The actual downloading of the genomes happens here! The script calls yet another separate script: bin/download_genomes.sh

download_genomes.sh reads the files that need to be downloaded from data/ATB/batches_to_download.tsv and downloads them one by one to data/tmp/ATB/. It checks file integrity with the MD5 checksum and deletes corrupted files. (It does not retry downloading automatically.)

The files (as batches) are downloaded as XZ archive, which are extracted to subdirectories named after the batch number. This yields FASTA files in a directory called data/tmp/ATB/batch_[number].

6. Remove other species

Some batches may contain more than only the species of interest. In those cases, FASTA files that contain genomes from other species are deleted. To do this, the final script bin/remove_other_species.sh is called. This script compares the accession IDs (samples) of the species of interest with the accession IDs present in the downloaded batches to compose a list of samples with other species (data/tmp/other_species-samples.txt). It counts how many samples have other species and then the corresponding FASTA files are removed. For curious users, the other species names and numbers are stored as: data/tmp/other_species_calls.tsv and data/tmp/other_species_numbers.txt.

General remarks

  • The whole process is set up as Bash script, and uses GNU tools such as grep and wget. This should work on most Unix-like systems.

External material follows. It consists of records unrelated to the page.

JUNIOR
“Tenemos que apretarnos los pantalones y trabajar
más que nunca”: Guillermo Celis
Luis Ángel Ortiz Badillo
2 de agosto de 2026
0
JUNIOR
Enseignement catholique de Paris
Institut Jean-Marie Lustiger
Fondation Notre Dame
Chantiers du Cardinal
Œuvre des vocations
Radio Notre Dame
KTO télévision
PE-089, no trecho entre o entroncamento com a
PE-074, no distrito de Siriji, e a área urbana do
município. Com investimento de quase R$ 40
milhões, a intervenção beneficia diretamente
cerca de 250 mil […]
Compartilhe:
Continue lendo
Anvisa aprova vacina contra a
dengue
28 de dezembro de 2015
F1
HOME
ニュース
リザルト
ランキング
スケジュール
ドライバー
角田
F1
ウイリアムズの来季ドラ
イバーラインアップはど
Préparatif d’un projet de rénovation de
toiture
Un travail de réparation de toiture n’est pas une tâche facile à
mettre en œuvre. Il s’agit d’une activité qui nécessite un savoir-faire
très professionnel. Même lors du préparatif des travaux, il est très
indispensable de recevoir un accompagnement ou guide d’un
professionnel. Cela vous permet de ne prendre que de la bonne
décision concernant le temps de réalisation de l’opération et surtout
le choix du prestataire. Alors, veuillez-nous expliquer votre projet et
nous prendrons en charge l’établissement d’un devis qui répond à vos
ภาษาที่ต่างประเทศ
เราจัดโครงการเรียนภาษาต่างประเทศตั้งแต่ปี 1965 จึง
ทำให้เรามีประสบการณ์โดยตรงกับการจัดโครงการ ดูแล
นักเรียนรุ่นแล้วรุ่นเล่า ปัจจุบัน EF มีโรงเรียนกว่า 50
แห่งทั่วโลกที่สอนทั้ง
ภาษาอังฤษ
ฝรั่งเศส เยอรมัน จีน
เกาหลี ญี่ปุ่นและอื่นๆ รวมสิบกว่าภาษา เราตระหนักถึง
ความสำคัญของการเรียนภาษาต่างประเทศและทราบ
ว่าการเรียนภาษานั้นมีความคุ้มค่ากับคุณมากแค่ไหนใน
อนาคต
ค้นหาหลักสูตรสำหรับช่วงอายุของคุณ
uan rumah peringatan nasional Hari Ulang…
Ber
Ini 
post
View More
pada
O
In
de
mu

  • The script can use a command-line option to donwload genomes from the complete ATB, only the first version, or the incremental update. For this, it uses options 'all', 'original' or 'update', respectively. By default, the script uses 'update', which has the smallest file sizes. The option can be provided as:

bash bin/prepare_genomes.sh all

This option is most relevant to bin/download_genomes.sh. (Step 5)

  • The script reads whether files exist already. If they are already there, they will not be downloaded again.